In many states, dentists are required to have a written medical emergency plan, written medical emergency policies/procedures/protocols, and medical emergency training for their staff. This is new for Texas dentists, but not so for those in California, Washington, and other states. The states that have these requirements also (usually) have a requirement for the use of a Pre-Op Anesthesia Checklist.
Let’s break these elements down:
MEDICAL EMERGENCY PLAN
First, it is said that failure to plan is a plan for failure. No one wants to fail (certainly not when it comes to sedation emergencies that can arise at any time). It is essential that every dental office that provides any level of sedation (including ‘just’ nitrous oxide) have a written plan that is trained on and posted throughout the office. The ‘Plan’ identifies roles and responsibilities to be fulfilled in the event of an emergency. I recommend the ‘KISS’ method (Keep It Super Simple).
Dentist, as the team captain, should remain with and assess/treat the patient (or direct and supervise treatment)
1st Assistant (in this case, not necessarily a dental assistant, but the 1st person to enter the room to assist) – assess Circulation, Airway, and Breathing – correct problems as encountered
2nd Assistant (next person in the doorway when an emergency is declared) – grab emergency equipment and bring it to the patient’s side (emergency drug kit, oxygen and AED)
3rd Assistant – scribe/ 911 caller
Practice scenarios while changing roles. Consider assigning roles by order of arrival, not by person/name, as it could REALLY throw everyone off if Susie’s job is to grab the emergency equipment, but she’s out of the office the day a real emergency occurs. Be mindful of Murphy’s Law (what can go wrong, will); it’s a real thing!
Policies are written statements of what you are allowed or required to do. Procedures are how you are expected to do something. And “protocols” is a fancy word for procedures.
You are required to have policies and procedures that require annual medical emergency training (above and beyond CPR/BLS) at least annually. You are also required to have, as a minimal, protocols to address airway management and sedation emergencies. However, there are other emergencies that can (more likely) occur in your dental office, such as syncope, diabetic emergency, seizure, allergic reaction/anaphylaxis, breathing difficulty, heart attack/chest pain, Sudden Cardiac Arrest (SCA), emotional/ psychological, overdose, and et cetera.
Protocols guide you and your staff’s actions between the time you recognize an emergency and EMS arrival, which, believe it or not, will feel like an eternity if you are ill-prepared. Gone are the days when it acceptable for dental offices to call 911 and wait for the paramedics. If you do that today, you run the risk of losing your dental license for good. The standard of emergency care by dentists is ‘active’ emergency care using currently acceptable care and equipment.

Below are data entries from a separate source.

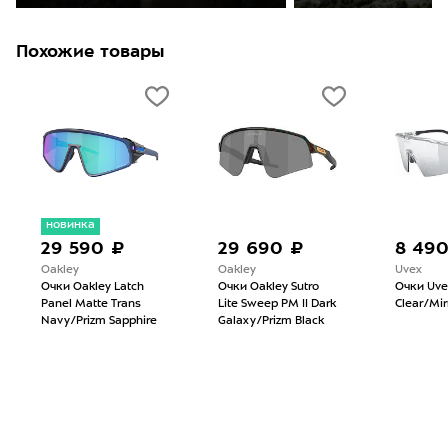
Похожие товары
новинка
29 590 ₽
29 690 ₽
8 49
Oakley
Oakley
Uvex
Очки Oakley Latch
Очки Oakley Sutro
Очки Uve
Panel Matte Trans
Lite Sweep PM II Dark
Clear/Mirr
Navy/Prizm Sapphire
Galaxy/Prizm Black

Training should be regular, scenario-based, tactile, multi-sensory, and should challenge you physically and mentally. Don’t train until you get it right, train until you can’t get it wrong because every life is worth the very best life-saving.

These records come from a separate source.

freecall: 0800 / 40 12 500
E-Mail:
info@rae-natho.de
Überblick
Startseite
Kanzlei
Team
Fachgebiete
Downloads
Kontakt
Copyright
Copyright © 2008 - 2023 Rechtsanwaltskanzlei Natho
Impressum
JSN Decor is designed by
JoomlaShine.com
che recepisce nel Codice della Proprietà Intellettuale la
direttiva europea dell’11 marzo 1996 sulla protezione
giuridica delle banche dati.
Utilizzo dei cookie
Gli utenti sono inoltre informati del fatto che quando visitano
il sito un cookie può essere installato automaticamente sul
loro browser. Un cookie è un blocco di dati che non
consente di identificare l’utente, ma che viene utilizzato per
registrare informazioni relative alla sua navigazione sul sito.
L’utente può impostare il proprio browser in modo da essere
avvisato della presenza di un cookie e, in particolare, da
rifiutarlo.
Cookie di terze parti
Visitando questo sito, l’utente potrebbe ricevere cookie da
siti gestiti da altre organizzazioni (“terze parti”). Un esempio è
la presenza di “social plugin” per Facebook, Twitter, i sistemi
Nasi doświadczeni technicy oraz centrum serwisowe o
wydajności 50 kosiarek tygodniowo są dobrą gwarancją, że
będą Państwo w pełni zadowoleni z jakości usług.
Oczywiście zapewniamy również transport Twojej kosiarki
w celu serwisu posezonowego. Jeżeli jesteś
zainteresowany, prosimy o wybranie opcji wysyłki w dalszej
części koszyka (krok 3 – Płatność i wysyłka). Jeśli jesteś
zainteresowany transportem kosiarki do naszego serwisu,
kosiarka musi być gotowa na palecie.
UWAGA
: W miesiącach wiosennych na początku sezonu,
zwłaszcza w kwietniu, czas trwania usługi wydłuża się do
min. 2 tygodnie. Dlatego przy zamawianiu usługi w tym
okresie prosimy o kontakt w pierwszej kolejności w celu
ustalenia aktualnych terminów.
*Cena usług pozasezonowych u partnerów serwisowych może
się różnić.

On every commercial flight around the world while passengers board, the pilot and first officer complete a pre-flight checklist. They check the flaps, inspect the hull for damage, check the tires, and so on. They’re checking everything they will need/use during the flight to make sure it will work as expected. In essence the flight crew is looking for any reason why the flight should not take place. If something does not check out, the flight is a no-go meaning the flight is postponed or cancelled.

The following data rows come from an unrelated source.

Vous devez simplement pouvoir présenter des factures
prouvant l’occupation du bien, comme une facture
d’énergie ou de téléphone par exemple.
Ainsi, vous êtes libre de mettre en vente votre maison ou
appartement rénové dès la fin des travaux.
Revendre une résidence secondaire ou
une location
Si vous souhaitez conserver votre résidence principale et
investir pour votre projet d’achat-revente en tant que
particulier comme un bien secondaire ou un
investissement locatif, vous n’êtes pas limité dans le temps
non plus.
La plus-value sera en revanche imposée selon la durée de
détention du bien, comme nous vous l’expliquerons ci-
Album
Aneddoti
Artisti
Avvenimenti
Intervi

In a dental office, the pre-operative sedation/anesthesia checklist is a process for the dentist and dental team to check the patient and situation to make sure all is well before ‘go’ time. The pre-op checklist is a formal means to give pause and consider the patient rights. What are the patient rights? Simple. Is this the right patient? Is this the right sedation for this patient? Is this the right time for the sedation of this patient? Do we have right-eous consent for treatment/sedation? Is everyone all right if we proceed right now?
Pre-Op Sedation/Anesthesia Checklists ensure the dentist/anesthesiologist reviews the patient’s medical history; medication history; allergies; past history of sedation for the patient, parents, siblings, and children; social history (tobacco, alcohol/drug use), and medical consultations. It brings an element of formality to what is known as a ‘time out’ process, its completion causes the dentist and staff to make sure that appropriate monitors, and emergency drugs/equipment are near and ready. Whether required in your state of not, consider using a pre-op sedation/anesthesia checklist in effort to minimize medical errors, because the errors you avoid could save a life.
When it comes to sedation & patient safety every member of the dental team should be encouraged (by the dentist) to speak up if there is ANY concern or ANY reason why the dentist should consider a ‘No-Go’. This should be time when a gut feeling, hunch, or intuition should be given consideration as much as the dentist and staff’s education, training, experience.